Listed records Block Start

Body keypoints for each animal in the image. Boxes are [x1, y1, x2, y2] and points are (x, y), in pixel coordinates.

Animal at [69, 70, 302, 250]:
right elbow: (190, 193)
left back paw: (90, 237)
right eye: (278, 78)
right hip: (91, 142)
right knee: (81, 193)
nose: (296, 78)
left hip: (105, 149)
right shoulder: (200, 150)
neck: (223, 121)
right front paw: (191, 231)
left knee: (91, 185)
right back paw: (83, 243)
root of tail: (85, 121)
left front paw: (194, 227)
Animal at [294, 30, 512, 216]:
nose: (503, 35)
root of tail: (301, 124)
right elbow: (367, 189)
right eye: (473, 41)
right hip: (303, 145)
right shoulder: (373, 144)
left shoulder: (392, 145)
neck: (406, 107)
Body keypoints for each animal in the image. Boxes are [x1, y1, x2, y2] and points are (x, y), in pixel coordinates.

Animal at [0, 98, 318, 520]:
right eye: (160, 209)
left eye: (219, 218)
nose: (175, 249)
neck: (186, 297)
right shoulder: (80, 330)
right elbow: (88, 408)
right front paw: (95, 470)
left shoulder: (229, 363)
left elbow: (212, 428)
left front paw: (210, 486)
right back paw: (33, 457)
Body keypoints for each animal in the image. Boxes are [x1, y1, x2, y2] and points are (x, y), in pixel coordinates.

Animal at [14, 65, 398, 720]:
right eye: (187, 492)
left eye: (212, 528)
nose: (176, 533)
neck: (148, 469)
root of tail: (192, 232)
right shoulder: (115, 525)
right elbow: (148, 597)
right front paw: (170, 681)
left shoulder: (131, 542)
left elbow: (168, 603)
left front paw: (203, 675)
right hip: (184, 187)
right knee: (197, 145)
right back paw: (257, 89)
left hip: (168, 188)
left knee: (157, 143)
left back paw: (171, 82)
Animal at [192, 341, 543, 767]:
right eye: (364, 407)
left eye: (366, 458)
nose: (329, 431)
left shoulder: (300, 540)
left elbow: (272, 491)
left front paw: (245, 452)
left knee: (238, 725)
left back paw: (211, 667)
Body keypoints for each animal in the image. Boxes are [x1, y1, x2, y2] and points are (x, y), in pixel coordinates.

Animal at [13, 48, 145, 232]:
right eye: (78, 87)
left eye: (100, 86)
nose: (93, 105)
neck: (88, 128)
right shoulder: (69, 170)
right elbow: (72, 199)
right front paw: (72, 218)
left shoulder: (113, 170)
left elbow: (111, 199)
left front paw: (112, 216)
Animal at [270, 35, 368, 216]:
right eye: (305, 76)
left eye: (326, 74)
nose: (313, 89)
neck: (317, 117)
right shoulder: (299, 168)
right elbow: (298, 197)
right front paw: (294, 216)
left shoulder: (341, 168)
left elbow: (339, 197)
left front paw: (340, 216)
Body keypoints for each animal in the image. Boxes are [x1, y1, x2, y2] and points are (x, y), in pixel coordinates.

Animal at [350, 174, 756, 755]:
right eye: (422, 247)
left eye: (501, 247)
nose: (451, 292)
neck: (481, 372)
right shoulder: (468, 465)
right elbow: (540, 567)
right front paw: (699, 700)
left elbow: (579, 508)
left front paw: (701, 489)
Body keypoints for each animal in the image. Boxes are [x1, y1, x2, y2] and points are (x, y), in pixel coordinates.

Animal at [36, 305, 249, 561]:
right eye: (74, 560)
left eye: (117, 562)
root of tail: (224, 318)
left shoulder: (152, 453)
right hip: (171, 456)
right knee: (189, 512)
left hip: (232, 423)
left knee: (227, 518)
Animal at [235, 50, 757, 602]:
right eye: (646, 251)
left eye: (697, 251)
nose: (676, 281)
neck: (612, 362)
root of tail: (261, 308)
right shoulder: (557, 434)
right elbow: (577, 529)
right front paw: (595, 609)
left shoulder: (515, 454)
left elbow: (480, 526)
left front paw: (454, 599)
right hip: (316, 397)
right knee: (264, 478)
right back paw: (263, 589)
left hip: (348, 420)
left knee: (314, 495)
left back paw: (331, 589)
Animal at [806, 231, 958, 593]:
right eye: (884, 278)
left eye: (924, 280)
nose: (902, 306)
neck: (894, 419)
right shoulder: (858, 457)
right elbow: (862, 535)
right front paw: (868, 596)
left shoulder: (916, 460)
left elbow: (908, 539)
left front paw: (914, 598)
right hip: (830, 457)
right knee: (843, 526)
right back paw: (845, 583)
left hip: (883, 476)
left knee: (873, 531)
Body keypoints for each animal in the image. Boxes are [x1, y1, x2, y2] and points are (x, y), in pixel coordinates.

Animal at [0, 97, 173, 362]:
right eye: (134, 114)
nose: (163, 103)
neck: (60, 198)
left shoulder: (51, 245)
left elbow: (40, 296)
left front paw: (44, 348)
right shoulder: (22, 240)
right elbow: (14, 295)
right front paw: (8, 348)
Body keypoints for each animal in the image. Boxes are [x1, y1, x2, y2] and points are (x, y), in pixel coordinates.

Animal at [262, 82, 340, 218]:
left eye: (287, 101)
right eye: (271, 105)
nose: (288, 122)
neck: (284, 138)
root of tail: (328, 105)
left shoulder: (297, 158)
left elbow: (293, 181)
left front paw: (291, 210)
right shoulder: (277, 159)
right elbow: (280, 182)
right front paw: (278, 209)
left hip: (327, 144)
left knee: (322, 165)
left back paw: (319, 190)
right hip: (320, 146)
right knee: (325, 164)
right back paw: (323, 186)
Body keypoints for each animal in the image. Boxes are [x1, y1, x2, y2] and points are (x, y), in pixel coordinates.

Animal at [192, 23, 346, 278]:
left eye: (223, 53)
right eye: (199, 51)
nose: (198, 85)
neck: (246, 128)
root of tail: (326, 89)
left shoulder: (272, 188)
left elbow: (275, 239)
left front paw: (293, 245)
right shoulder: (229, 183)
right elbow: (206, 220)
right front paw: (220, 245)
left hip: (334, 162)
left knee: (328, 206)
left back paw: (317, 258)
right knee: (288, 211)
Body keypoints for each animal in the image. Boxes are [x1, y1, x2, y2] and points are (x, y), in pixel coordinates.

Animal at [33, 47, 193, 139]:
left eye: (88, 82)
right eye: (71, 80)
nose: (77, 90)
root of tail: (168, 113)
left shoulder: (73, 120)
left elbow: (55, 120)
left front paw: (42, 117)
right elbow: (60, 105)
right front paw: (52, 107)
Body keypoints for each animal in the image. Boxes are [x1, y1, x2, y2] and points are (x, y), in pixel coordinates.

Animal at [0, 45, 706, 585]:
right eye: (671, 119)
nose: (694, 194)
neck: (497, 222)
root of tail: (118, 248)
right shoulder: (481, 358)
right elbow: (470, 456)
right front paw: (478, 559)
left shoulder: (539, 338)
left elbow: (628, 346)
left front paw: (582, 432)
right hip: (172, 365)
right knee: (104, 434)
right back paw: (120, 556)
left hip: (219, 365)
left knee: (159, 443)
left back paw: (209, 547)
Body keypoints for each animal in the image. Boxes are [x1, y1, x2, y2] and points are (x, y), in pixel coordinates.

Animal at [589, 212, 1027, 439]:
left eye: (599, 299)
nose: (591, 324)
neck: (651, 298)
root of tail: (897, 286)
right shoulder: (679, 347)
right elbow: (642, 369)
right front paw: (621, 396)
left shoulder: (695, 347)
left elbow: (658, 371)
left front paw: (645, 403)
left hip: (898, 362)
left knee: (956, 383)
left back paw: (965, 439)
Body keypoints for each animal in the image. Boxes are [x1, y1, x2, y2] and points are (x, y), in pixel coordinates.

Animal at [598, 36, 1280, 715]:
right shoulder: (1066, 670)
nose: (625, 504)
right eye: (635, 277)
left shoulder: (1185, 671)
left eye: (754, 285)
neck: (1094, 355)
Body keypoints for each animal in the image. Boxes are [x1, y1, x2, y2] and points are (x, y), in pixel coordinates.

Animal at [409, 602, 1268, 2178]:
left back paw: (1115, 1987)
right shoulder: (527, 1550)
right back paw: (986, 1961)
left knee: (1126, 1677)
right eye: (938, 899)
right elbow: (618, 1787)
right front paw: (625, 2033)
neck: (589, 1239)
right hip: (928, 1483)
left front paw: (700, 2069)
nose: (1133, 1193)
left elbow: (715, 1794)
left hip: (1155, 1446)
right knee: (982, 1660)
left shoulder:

Listed records Block End

• [Exercise directions]:
In the listing above, find the line with "root of tail: (261, 308)" and the line with "left front paw: (291, 210)", then print exactly those two lines and every line between them, and nothing more.

• [Exercise answer]:
root of tail: (261, 308)
right shoulder: (557, 434)
right elbow: (577, 529)
right front paw: (595, 609)
left shoulder: (515, 454)
left elbow: (480, 526)
left front paw: (454, 599)
right hip: (316, 397)
right knee: (264, 478)
right back paw: (263, 589)
left hip: (348, 420)
left knee: (314, 495)
left back paw: (331, 589)
Animal at [806, 231, 958, 593]:
right eye: (884, 278)
left eye: (924, 280)
nose: (902, 306)
neck: (894, 419)
right shoulder: (858, 457)
right elbow: (862, 535)
right front paw: (868, 596)
left shoulder: (916, 460)
left elbow: (908, 539)
left front paw: (914, 598)
right hip: (830, 457)
right knee: (843, 526)
right back paw: (845, 583)
left hip: (883, 476)
left knee: (873, 531)
Body keypoints for each animal in the image. Boxes are [x1, y1, x2, y2] and points are (x, y), in pixel coordinates.

Animal at [0, 97, 173, 362]:
right eye: (134, 114)
nose: (163, 103)
neck: (60, 198)
left shoulder: (51, 245)
left elbow: (40, 296)
left front paw: (44, 348)
right shoulder: (22, 240)
right elbow: (14, 295)
right front paw: (8, 348)
Body keypoints for each animal in the image. Boxes are [x1, y1, x2, y2] and points are (x, y), in pixel coordinates.

Animal at [262, 82, 340, 218]:
left eye: (287, 101)
right eye: (271, 105)
nose: (288, 122)
neck: (284, 138)
root of tail: (328, 105)
left shoulder: (297, 158)
left elbow: (293, 181)
left front paw: (291, 210)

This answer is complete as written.